A month later, Dr Kelly gave an interview to Panorama which was never broadcast
DAVID KELLY (SYNC)
“You happy with the voice, I’m looking presentable, OK…
In public Dr Kelly qualified any reservations he had about the Iraq dossier’s 45 minute claim by making it clear he thought that Saddam’s weapons were a threat.
INTERVIEWER (SYNC) Are they an immediate threat?
DAVID KELLY (SYNC) Yes, they are. Even if they’re not actually filled and deployed today, the capability exists to get them filled and deployed within a matter of days and weeks, and so yes, they’re a real threat.”
The war was short.
Several thousand Iraqi civilians and soldiers were killed – as well as 170 American and British troops.
ARCHIVE
MAN “Three, two, one splash…”
A tyrant was toppled though, weapons of mass destruction have yet to been found.
Three weeks after President Bush declared the war over, Dr Kelly met a BBC reporter at this London hotel.
Neither could ever have imagined that Dr Kelly would later apparently kill himself following a titanic battle over what was – or was not - said here.
(RECONSTRUCTION)
GILLIGAN: “David, sorry I’m late…..”
Andrew Gilligan was Defence Correspondent of the Today programme.
Dr Kelly was authorised to brief journalists on technical aspects of Iraqi weapons.
According to Gilligan’s version of the conversation, he went beyond that.
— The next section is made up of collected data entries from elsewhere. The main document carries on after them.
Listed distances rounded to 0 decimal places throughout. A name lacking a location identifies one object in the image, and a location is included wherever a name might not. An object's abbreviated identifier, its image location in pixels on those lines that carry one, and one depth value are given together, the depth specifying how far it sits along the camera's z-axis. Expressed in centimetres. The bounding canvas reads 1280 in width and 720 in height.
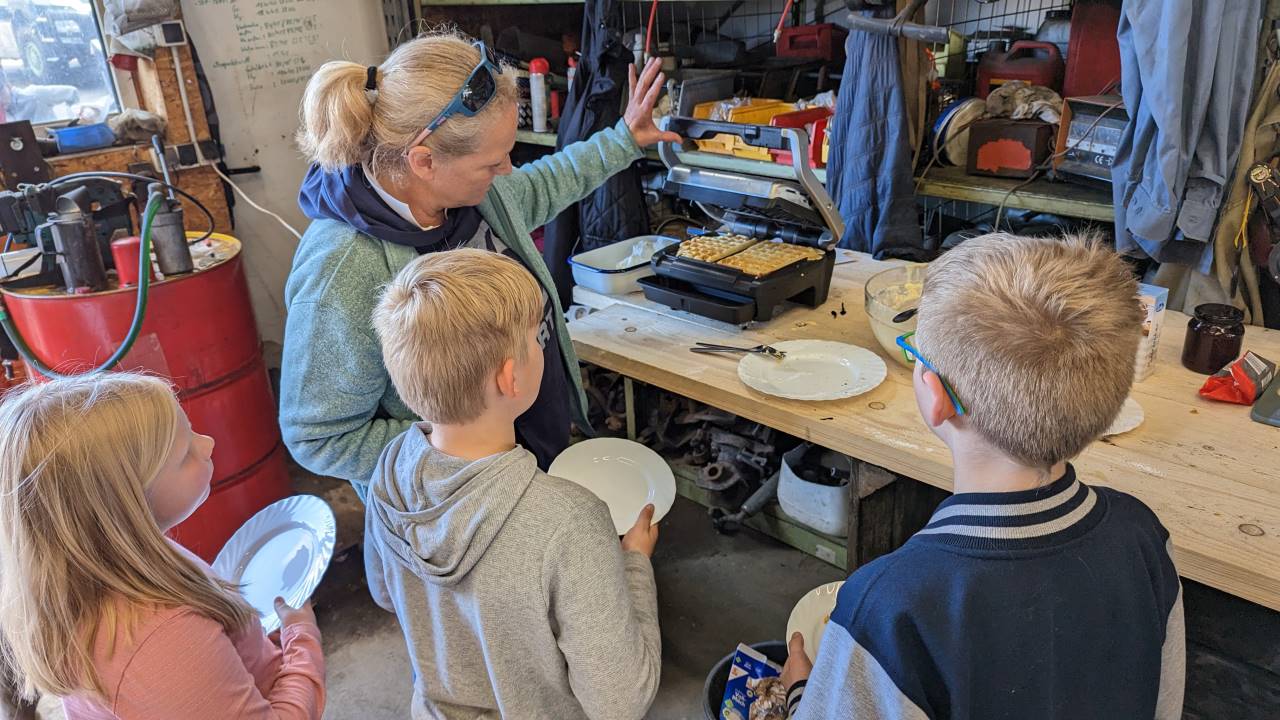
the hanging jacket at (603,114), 308
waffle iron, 190
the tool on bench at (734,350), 184
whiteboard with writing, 323
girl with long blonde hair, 101
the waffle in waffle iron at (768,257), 196
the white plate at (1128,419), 150
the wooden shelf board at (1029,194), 234
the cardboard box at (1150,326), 161
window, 286
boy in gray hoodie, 108
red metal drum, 221
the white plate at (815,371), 169
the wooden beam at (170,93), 306
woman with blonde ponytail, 143
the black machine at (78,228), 219
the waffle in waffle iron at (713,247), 204
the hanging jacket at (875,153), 248
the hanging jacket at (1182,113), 191
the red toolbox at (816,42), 314
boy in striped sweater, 90
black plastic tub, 168
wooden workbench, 123
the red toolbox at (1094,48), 244
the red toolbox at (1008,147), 249
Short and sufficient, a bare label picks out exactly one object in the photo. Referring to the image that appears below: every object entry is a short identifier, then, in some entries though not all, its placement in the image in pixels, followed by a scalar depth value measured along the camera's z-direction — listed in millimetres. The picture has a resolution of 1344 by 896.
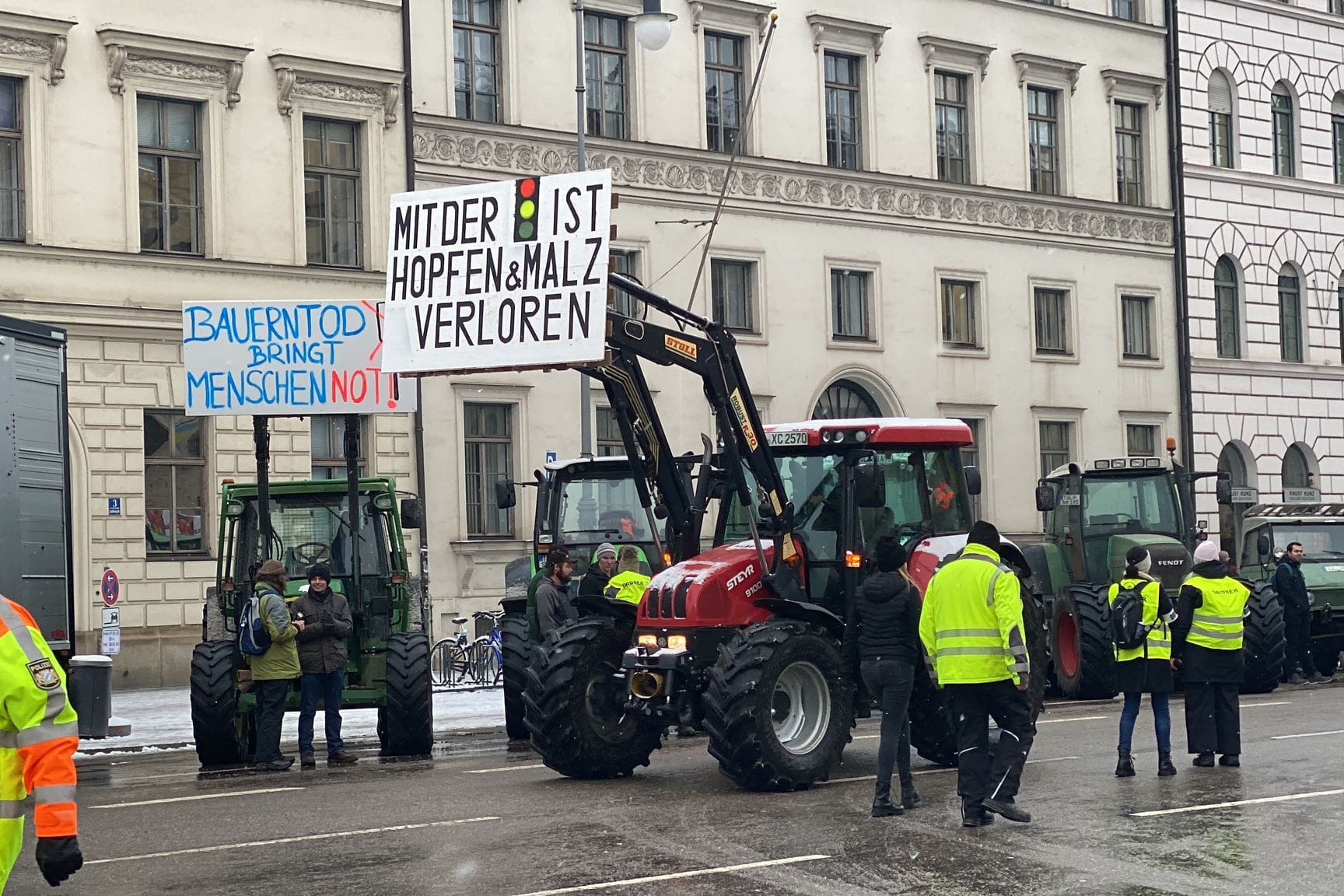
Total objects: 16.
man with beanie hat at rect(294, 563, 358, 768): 17141
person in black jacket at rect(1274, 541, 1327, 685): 25875
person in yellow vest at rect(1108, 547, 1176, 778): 14461
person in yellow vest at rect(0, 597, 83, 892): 6078
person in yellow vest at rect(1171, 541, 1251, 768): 14828
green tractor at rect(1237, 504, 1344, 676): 26906
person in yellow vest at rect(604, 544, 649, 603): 17547
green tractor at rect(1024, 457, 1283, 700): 23625
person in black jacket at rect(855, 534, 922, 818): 12602
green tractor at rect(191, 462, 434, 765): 17734
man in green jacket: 16812
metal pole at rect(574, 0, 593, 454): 27938
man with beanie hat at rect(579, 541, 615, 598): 17703
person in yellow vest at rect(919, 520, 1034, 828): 11891
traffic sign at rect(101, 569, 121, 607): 25562
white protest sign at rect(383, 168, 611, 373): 14445
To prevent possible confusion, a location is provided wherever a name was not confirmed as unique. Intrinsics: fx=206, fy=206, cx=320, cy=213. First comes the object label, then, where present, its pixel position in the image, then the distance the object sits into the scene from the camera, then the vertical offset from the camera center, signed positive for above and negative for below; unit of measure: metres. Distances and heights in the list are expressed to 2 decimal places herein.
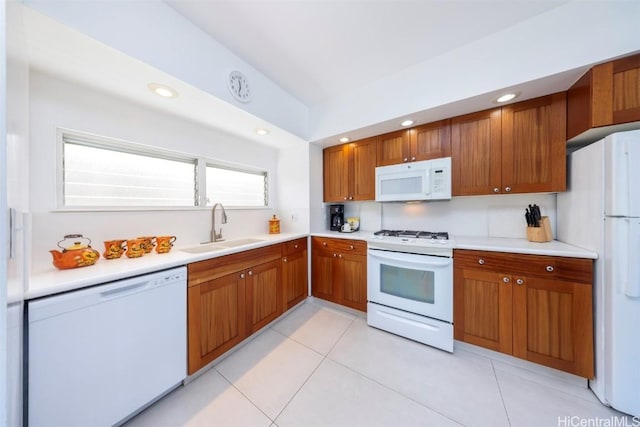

His private position on the dossier was different from his public one.
(RECONSTRUCTION)
GILLIGAN: D’ you mind if I take a few notes? So, back to the dossier. What happened to it? When we last met you were saying it wasn’t very exciting.
KELLY: Yes, that’s right. Until the last week it was just as I told you. It was transformed in the week before publication.
GILLIGAN: To make it sexier?
KELLY: Yes. To maker it sexier.
GILLIGAN: What do you mean? Can you give me some examples?”
What Dr Kelly said next, according to Gilligan, was a sensational allegation which led to the biggest row between the BBC and No.10 in recent history.
(RECONSTRUCTION)
KELLY: “The classic was the 45 minutes. The statement that WMD could be ready in 45 minutes was single source and most things in the dossier were double source.
GILLIGAN: How did this transformation happen?
KELLY: Campbell.
GILLIGAN: What, you know that Campbell made it up? They made it up?
KELLY: No it was real information but it was unreliable and it was in the dossier against our wishes.”
Upon these words, Gilligan based a report which amounted to an allegation of dishonesty:
..that at No.10’s behest, the government had ordered intelligence to put into the dossier – even though it probably knew the intelligence was wrong.
(RECONSTRUCTION)
VOICE “Hello Andrew – we’ll be with you in a minute
GILLIGAN OK. “
Andrew Gilligan broadcast his story a week later live from home. He was interviewed by John Humphrys and he was not reading from a script.
(RECONSTRUCTION PICTURES, ARCHIVE VOICE)
“It is now seven minutes past six. The Government is facing more questions this morning about its claims about weapons of mass destruction in Iraq… “
Gilligan had assured Dr Kelly he’d never publicly give him away as his source.